Бартс засмеялся. Эйб приподнял крышку — и сунул туда руку.
— Хороший мальчик, — сказал Бартс, от души улыбаясь. — Достань же их.
Он протянул свою руку и потрепал меня по волосам толстыми пальцами. У меня пропали все мысли, кроме одной — так делала мама, когда читала мне. Я мог видеть только ее лицо. Я посмотрел вниз на этого человека. На это существо. Я тоже улыбнулся ему, а отец стоял, беспомощный, жаркий огонь разрывал мою грудь. Я крепко сжал деревянный кол. Пришло время действовать. Со мной божья сила.
Это последние мгновения твоей жизни.
Я не помню, как сделал это — но помню, что сделал. Он перестал смеяться и неловко отшатнулся. Белки его глаз стали черными, словно неряшливый школьник пролил чернильницу — за стеклами очков все потемнело. Его клыки вылезли из-за губ, и еще я четко увидел, как его кожа покрывается мелкой голубой сеткой вен. Все было правдой. До этого у меня оставалась бледная тень сомнения. Но теперь я видел собственными глазами. Теперь я знал.
Вампиры существуют.
Он поднял руку, и его толстая ладонь инстинктивно схватилась за кол. На лице не было страха. Только удивление — как подобная вещь могла оказаться в его груди. Он оступился и сел, после чего завалиться на спину. Он не мог удерживать кол, его обессиленная рука растянулась по земле.

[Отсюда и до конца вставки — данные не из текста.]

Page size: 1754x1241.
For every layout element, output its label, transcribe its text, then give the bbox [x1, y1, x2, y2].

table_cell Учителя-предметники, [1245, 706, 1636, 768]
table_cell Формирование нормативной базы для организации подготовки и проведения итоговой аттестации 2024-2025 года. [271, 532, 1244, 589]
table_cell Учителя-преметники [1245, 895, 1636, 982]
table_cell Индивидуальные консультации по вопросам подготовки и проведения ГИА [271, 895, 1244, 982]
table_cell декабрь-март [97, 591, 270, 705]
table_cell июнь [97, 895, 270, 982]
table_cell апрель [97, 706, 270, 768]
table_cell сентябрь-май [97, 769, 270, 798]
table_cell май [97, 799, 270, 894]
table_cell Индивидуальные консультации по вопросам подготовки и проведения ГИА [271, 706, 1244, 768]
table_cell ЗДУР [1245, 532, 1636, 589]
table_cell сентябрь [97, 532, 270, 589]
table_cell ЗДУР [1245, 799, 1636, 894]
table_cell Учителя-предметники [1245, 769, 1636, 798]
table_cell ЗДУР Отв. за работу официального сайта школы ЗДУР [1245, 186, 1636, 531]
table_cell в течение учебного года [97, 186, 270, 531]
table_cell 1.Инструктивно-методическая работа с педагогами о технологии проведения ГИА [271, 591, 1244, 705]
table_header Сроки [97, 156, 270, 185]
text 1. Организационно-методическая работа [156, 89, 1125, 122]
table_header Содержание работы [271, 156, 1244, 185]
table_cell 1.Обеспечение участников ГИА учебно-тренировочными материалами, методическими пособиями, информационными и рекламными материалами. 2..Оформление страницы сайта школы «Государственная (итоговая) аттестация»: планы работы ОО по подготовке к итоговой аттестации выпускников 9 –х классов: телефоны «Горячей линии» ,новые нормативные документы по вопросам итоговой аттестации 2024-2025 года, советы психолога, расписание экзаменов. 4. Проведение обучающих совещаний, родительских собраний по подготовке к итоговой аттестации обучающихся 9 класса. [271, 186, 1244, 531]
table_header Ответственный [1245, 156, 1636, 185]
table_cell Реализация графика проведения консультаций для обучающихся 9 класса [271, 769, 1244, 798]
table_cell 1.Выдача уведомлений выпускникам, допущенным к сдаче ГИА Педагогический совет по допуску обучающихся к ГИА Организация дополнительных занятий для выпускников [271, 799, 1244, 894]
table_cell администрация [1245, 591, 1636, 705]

Я ходил вокруг него, ожидая ответного удара. Ожидая, как он рассмеется над нелепостью того, что я сделал, и покрошит меня на кусочки. Но он не шевелился. Его глаза следили за мной. Теперь в них появился страх. Он умирал… и он боялся этого. Все бледные цвета на лице пропали — темная кровь потоком хлынула из ноздрей и уголков рта. Сначала струйками, потом обильнее, через щеки, кровь залила глаза. Гораздо больше крови, чем я думал. Я видел, как его душа (если у него, конечно, могла быть такая вещь) покидала тело. Необходимость такого неожиданного, страшного расставания со столь долгой, долгой жизнью — здесь была и радость, и агония, и борьба, и счастливый конец. Жизнью, наполненной мгновениями неописуемой красоты. И болью, о которой не хочется вспоминать. Все это закончилось — и ему стало страшно. Страшно, что впереди его ждет лишь ничто. Или, хуже, расплата за грехи. И вот, он уходил. Я ожидал, что в этом месте мои глаза наполнятся слезами. Что я почувствую раскаянье за то, что совершил. И понял, что ничего не чувствую. Я лишь хотел, чтобы он страдал еще больше.